Tracez une ligne de démarcation sur toute la longueur de l'île de Manhattan, et vous obtenez le West Side et l'East Side. Le West Side bénéficie d'un avantage considérable : il a longtemps détenu le monopole de la musique. Ce quartier a abrité le Carnegie Hall, Tin Pan Alley, le Cotton Club, le Copacabana, le Birdland, le Lincoln Center, le Studio 54 et le SOB's. Mozart, les comédies musicales de Broadway et le rock y prospèrent. Le bebop et le disco y ont quasiment vu le jour. Tout comme le merengue, la salsa et le reggaeton. Arturo Toscanini, Charlie Parker, Billie Holiday, John Lennon, Sid Vicious, Tina Turner, Bruce Springsteen, Paul Simon et Tupac ont tous vécu ou joué sur la rive ouest de Manhattan.
Lorsque Bond No. 9, parfumeur officiel de New York, a décidé de rendre hommage à ce quartier, nous savions que le parfum que nous créerions se devait d'avoir une dimension musicale. West Side est une eau de parfum d'une mélodie envoûtante qui trouve l'équivalent olfactif des sonorités musicales dans sa composition riche et ondulante, ses rythmes vibrants, ses harmonies, sa tonalité – et bien sûr, ses notes. Qu'elles soient aiguës ou graves, sombres ou lumineuses, douces ou vives, les notes sont l'essence même de la musique et du parfum.

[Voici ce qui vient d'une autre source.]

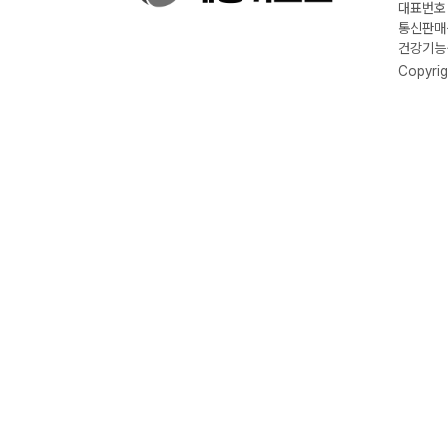
대표번호 :
통신판매신
건강기능식
Copyrig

On s'est demandé : quel est le son de « West Side » dans James Bond 9 ? Serait-ce la version de « Twilight Time » par les Platters ? Le Concerto pour piano n° 2 de Liszt ? « Begin the Beguine » de Cole Porter ? La Rhapsody in Blue de Gershwin ? « Koyaanisqatsi » de Philip Glass ? Ce ne sont que nos intuitions qui sont en jeu. Un parfum, comme une musique, est sujet à interprétation. Chacun y perçoit une mélodie qui lui est propre.